Gains turned into losses for the Russell 2000 as the small cap index saw sellers ravage the index again. Long-term bond yields continue to race lower too as flight to safety continues. The bond yield inversion has investors and traders alike spooked over a potential recession. Volume was up across the board notching another day of distribution for the market. SPY and QQQ are holding their August lows, but given the price action it would not surprise us to see those lows challenged. Even with stocks pushing lower in higher volume the put/call ration didn’t budge. VIX remains above 20 as option traders are expecting some volatility ahead. We are a broken record at this point, but whatever. August, September, and October are a seasonally weak period for stocks. There are many headwinds to contend with. Most importantly, price action is indicated further downside.
We certainly do not want to see the market crash. Market corrections are typical and a way of life in the stock market. Most just believe we always just move higher and if you began trading after 2008, we can see why you would believe that. However, history certainly tells a different story. This market correction will help weed out weak stocks. Leaders will emerge out of this and we will be the first to be jumping aboard riding the wave higher. Much like the end of December 2018 and when the market turned then. Most thought 2008 was about to happen again. At this point, we do not have any magic ball telling us what the market will do next. What we do know is what we have seen from the market and right now all signs are point to the market heading lower. Do not be a hero.

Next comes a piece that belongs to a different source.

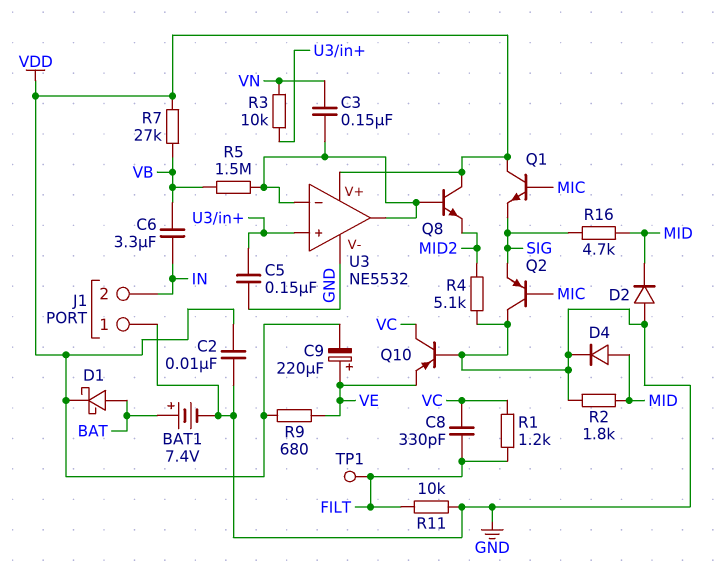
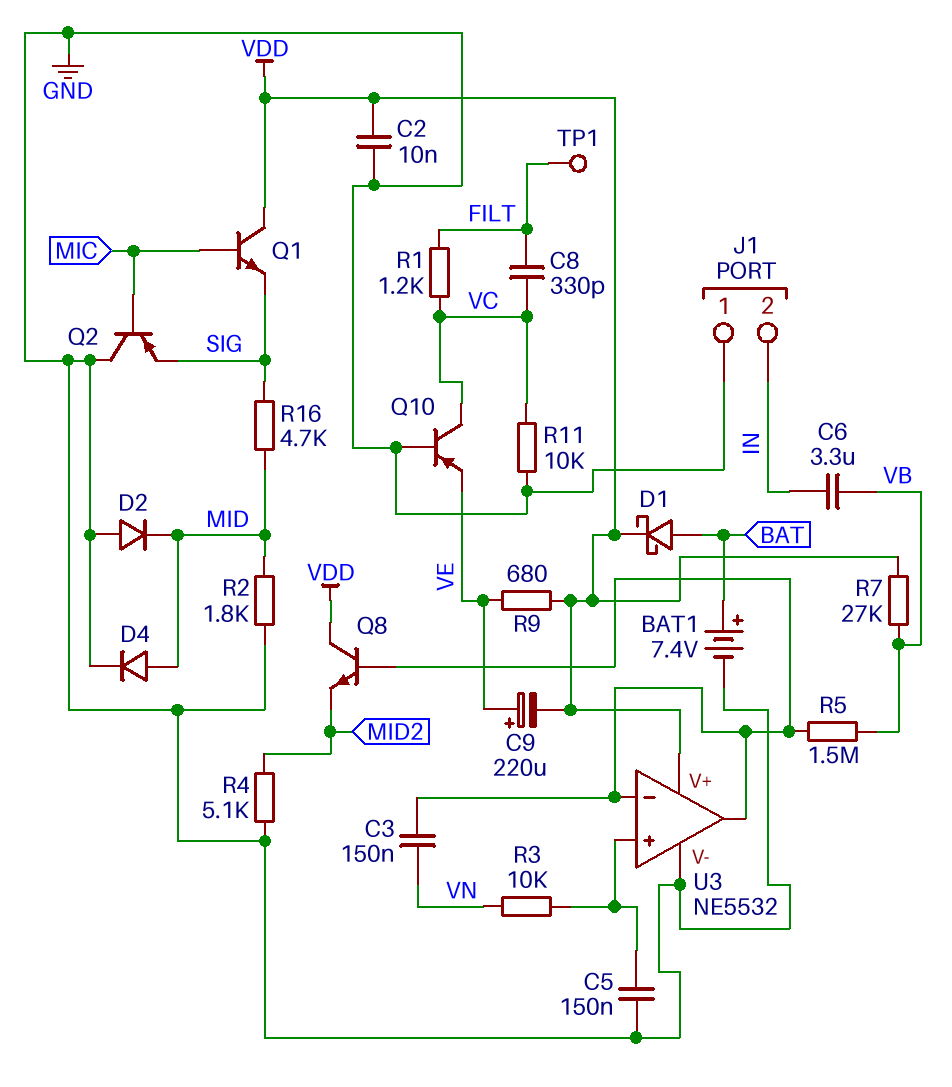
R11: 10k (FILT, GND) -> 10k (GND, VC)

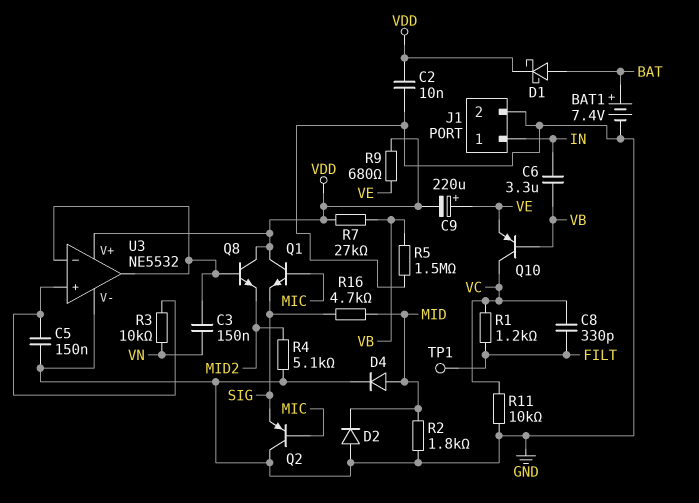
J1 pin 1: GND -> IN
J1 pin 2: IN -> GND
Q10: PNP (B GND, C VC, E VE) -> PNP (B VB, C VC, E VE)
R5: 1.5M (U3/in-, VB) -> 1.5M (GND, VB)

One thing to do here is to keep a list of stocks who have high relative strength to this market. One way to spot a new winner is relative strength. Big winners usually sport solid price patterns, earnings growth, sales growth, etc. We are always on the hunt for stocks fitting this profile. Right now, it is a bit difficult, but when conditions improve for a new rally be on the lookout. The last thing we want to miss is upside. Our first rule is to limit losses. We do this through sound risk management. Risk management gives us the confidence in our signals. When the time comes, we do not hesitate to strike. Do not get caught flat footed when it comes to this market. Always be prepared.